A Casa do Gaiato abriu as portas aos três primeiros garotos, na primeira semana de Janeiro de mil novecentos e quarenta, e consta do livro de registos, terem feito ali cura de repouso, até ao fim do ano, quarenta e dois deles. Não é um estranho que se apresenta; é um filho que chega à casa paterna. Nunca se anuncia aos que estão, o nome do garoto que há-de vir amanhã, para não arder Tróia; basta que eles o saibam na hora da chegada. Vão todos em algazarra infernal, esperá-lo ao fundo da quinta. O garoto é medido com os olhos, fuzilado com perguntas, apertado de todos os lados, por todos, e finalmente, carreado em triunfo, até à sala de jantar. Não há melhor sala no mundo, para receber garotos assim, do que a de jantar.

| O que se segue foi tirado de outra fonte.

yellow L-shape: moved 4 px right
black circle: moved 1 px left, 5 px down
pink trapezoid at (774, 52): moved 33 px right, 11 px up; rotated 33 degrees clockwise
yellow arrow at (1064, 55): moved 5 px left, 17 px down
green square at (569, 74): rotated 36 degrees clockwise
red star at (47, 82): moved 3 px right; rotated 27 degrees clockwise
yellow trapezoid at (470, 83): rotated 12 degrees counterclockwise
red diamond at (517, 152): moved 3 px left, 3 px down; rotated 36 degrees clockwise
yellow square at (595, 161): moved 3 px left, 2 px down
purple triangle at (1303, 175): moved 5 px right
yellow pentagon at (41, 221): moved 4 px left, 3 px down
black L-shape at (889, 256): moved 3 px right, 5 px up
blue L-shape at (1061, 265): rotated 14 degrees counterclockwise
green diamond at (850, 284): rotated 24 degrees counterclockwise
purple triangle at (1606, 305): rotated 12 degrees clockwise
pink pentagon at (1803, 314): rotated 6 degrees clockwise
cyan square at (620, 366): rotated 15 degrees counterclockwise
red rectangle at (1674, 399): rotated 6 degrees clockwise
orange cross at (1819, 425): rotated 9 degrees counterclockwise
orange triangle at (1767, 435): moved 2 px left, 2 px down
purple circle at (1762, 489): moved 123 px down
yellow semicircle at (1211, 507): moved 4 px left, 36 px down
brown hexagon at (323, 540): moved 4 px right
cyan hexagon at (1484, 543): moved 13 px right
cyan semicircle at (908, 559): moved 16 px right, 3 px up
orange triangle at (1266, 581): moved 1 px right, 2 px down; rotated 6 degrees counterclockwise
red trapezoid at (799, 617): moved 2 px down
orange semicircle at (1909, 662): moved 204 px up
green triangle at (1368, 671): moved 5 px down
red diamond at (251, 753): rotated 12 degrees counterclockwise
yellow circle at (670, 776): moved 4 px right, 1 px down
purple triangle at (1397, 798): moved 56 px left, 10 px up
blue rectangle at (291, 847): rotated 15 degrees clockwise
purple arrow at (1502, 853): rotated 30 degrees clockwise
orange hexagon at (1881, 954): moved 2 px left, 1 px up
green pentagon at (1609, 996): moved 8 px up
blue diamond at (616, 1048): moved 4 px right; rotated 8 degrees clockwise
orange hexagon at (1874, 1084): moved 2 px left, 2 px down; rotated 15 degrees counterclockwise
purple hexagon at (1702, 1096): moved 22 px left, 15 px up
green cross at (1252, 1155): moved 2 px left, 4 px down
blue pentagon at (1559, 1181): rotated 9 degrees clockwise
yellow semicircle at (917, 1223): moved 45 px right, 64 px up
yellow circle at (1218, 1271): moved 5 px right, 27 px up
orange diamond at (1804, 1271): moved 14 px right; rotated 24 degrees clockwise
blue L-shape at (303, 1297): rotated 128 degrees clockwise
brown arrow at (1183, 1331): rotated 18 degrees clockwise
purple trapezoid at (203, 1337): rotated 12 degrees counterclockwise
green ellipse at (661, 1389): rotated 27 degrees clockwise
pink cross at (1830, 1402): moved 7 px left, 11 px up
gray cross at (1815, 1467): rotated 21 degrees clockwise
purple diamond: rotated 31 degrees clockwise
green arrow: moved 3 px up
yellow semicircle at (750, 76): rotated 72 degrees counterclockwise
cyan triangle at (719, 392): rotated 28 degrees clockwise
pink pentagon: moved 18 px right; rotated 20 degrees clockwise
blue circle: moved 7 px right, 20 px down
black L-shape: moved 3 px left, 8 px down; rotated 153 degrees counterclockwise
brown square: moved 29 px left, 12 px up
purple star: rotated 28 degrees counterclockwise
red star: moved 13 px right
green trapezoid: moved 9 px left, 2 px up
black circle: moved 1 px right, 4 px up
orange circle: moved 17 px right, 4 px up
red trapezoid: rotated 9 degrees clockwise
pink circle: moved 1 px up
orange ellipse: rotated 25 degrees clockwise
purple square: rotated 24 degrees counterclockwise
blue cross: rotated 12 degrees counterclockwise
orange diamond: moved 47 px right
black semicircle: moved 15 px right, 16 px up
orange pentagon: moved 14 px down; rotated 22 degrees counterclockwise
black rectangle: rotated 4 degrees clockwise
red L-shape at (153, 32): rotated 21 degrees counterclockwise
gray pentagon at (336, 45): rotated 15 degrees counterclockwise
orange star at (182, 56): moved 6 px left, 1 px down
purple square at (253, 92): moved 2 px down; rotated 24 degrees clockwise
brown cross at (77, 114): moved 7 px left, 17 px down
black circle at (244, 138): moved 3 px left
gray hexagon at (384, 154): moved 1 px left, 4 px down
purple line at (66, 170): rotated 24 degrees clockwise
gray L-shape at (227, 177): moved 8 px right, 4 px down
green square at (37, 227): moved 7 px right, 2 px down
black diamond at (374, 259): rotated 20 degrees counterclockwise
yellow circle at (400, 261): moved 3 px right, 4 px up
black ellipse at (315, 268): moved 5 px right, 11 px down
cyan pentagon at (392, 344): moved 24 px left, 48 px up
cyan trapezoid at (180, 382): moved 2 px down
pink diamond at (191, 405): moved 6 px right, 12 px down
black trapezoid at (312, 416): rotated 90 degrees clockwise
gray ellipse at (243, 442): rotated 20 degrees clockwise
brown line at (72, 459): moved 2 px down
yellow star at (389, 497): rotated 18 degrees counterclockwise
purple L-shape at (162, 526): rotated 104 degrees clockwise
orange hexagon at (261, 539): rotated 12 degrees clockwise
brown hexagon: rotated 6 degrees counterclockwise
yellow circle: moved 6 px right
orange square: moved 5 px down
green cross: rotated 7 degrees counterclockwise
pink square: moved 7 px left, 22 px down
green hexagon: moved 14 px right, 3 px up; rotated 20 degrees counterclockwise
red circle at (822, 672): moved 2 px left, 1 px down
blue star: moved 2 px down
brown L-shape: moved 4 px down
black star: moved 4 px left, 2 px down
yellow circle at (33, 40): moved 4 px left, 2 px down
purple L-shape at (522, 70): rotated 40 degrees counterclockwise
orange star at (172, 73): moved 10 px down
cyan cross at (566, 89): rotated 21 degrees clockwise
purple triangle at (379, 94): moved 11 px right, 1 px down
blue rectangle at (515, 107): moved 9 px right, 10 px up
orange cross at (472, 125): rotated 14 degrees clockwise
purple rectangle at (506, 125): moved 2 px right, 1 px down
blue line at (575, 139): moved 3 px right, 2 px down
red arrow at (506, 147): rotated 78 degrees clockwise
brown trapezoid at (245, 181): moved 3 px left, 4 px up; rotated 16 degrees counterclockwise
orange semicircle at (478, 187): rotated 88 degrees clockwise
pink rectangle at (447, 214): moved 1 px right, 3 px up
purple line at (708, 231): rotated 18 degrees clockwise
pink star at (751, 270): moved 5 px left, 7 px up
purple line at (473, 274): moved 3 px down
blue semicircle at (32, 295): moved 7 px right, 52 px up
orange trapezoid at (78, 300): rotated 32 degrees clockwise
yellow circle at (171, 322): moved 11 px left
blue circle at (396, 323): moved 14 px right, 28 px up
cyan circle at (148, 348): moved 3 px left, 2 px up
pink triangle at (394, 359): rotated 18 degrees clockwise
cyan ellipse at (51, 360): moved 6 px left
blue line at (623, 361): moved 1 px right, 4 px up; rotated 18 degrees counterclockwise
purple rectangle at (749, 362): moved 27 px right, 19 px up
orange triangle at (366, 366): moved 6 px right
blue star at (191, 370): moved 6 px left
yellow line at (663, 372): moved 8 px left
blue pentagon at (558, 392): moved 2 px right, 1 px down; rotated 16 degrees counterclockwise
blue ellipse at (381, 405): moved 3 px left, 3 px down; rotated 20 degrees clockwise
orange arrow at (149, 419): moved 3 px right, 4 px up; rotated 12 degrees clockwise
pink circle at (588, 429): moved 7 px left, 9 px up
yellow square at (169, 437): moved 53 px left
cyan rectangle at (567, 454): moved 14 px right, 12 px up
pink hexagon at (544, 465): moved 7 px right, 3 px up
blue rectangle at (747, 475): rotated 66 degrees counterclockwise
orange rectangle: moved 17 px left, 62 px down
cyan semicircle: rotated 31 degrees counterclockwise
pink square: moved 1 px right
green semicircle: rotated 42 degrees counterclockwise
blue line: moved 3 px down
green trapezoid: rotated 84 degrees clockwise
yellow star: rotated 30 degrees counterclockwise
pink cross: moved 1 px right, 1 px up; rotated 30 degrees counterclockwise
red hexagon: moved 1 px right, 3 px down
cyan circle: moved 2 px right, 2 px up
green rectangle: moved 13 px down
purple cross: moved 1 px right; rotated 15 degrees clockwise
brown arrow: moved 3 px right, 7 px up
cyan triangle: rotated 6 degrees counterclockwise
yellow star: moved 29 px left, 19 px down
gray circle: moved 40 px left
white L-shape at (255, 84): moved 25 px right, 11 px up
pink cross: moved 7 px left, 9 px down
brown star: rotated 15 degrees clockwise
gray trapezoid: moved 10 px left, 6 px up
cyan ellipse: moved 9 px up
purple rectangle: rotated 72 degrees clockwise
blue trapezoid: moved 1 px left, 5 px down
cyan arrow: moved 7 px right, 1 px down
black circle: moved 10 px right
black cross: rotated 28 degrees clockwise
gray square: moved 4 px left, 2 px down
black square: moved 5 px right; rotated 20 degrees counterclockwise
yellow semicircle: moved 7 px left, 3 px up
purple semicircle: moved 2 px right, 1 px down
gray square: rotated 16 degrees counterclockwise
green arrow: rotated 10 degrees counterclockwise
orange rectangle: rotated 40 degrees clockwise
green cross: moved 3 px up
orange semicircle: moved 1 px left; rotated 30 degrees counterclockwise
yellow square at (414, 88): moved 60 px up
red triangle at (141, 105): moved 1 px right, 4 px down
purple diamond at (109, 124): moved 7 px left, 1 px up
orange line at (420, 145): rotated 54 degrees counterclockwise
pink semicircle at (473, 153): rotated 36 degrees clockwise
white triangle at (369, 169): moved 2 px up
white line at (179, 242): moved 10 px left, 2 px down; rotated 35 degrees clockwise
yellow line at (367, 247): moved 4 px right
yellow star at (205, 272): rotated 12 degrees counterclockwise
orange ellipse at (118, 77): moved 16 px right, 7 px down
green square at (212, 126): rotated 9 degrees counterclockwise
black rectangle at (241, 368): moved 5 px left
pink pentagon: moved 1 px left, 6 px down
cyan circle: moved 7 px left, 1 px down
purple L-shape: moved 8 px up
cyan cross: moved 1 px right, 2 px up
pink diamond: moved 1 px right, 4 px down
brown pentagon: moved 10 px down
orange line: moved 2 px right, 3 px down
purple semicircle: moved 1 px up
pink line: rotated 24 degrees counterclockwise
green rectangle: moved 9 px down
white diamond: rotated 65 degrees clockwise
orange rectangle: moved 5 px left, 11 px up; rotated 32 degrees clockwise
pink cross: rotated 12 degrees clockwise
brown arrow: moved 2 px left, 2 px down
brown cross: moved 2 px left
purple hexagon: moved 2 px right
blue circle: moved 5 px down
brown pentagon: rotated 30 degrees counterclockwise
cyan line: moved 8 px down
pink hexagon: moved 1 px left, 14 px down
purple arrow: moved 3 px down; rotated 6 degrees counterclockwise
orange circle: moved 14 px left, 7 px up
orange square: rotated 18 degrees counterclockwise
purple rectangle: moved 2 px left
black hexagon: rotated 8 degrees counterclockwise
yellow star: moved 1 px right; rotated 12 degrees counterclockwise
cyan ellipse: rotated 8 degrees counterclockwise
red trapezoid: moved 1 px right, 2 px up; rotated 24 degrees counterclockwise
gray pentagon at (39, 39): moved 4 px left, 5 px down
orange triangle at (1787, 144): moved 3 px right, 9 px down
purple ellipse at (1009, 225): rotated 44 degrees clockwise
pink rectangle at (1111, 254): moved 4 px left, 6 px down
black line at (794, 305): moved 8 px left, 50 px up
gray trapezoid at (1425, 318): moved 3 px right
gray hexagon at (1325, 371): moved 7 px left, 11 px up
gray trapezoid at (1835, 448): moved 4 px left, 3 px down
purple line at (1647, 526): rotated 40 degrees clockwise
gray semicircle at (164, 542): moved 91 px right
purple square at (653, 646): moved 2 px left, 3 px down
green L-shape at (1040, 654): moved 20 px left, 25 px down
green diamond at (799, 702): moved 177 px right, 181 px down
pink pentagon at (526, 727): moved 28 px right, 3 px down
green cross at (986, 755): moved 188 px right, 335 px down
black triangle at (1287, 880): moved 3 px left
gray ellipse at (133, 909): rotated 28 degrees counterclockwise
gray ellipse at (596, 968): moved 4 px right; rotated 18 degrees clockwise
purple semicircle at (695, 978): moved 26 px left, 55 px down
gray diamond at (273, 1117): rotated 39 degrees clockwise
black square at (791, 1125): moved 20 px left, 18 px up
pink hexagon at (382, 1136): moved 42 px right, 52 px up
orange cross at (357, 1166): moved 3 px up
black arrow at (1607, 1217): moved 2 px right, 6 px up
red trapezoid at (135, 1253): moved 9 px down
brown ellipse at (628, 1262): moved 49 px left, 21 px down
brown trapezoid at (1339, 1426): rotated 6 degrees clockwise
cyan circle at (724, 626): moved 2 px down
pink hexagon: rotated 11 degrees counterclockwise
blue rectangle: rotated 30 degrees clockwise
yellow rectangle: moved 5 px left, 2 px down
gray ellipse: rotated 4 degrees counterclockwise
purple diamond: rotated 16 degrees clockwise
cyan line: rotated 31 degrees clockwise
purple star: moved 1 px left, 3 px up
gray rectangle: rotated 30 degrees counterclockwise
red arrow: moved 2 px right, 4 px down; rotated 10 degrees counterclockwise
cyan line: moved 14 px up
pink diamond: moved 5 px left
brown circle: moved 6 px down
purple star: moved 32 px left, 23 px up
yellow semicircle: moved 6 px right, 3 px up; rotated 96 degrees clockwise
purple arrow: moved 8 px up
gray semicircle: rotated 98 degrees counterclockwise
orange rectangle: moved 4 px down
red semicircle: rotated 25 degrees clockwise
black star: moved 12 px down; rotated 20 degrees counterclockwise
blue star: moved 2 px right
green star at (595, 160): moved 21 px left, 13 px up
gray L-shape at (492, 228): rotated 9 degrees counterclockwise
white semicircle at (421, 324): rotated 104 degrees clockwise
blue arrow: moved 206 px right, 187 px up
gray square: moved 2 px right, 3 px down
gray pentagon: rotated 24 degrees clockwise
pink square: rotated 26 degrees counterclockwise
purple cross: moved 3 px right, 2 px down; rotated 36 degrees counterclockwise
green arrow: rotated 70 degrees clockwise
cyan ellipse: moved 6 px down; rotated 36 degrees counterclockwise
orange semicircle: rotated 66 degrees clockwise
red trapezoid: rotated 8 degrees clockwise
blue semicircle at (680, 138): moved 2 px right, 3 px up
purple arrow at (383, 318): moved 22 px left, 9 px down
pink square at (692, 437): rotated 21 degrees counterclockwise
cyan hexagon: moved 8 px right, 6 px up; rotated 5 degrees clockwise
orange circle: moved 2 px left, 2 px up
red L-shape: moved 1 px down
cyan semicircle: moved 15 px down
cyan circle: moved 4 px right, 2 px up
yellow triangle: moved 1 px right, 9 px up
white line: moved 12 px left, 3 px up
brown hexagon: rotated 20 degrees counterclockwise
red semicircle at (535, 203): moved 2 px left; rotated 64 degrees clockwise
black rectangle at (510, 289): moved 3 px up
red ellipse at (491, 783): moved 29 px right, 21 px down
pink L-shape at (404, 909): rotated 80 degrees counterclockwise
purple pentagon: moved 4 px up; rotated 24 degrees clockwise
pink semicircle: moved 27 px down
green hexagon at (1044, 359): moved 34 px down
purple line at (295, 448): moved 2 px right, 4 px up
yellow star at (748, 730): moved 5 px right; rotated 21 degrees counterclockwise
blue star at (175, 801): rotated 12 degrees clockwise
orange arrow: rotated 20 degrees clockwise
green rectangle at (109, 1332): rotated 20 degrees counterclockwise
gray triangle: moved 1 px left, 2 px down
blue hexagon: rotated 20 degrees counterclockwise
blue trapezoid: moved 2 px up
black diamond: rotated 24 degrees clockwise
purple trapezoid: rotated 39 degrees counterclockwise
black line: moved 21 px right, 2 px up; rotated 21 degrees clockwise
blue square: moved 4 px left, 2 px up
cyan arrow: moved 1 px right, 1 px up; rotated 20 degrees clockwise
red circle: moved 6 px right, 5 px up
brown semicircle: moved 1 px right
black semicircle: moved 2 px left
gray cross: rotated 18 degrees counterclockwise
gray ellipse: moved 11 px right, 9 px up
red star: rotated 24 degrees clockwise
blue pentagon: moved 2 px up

A sopa vai servir-se. A chilreada continua até às orações da noite. A Casa está em festa: chegou uma vítima inocente das tuas prodigalidades. Até que vem a hora da cama de lençóis lavados, que o pequenino vê e goza pela primeira vez.
[...] Às vezes não é o garoto das ruas de Coimbra, mas sim o pequeno vadio das feiras, que se apresenta.
Vem afeito a dormir nos palheiros. É robusto, sabido, tisnado do tempo; e num instante declina a sua identidade: «Sou filho das tristes ervas, tenho andado ao Deus dará».
Não há, à primeira vista, aquela afectividade escaldante que costuma haver, quando chega o catraio de Coimbra; mas é de pouca dura o tempo das cerimónias. Daí a nada entendem-se; são irmãos.
Se batemos o torrão na soleira do tugúrio, ao tomar o garoto nos braços para o transplantar ao sol, é unicamente para sacudir a terra má, que não o pequenino; a ele, queremo-lo tal qual é, para ser outro, dentro de breve tempo.
O Rapaz não sobe de posto, por ser da Casa do Gaiato; melhora de situação. Veio das classes pobres, continua a ser e a viver pobre.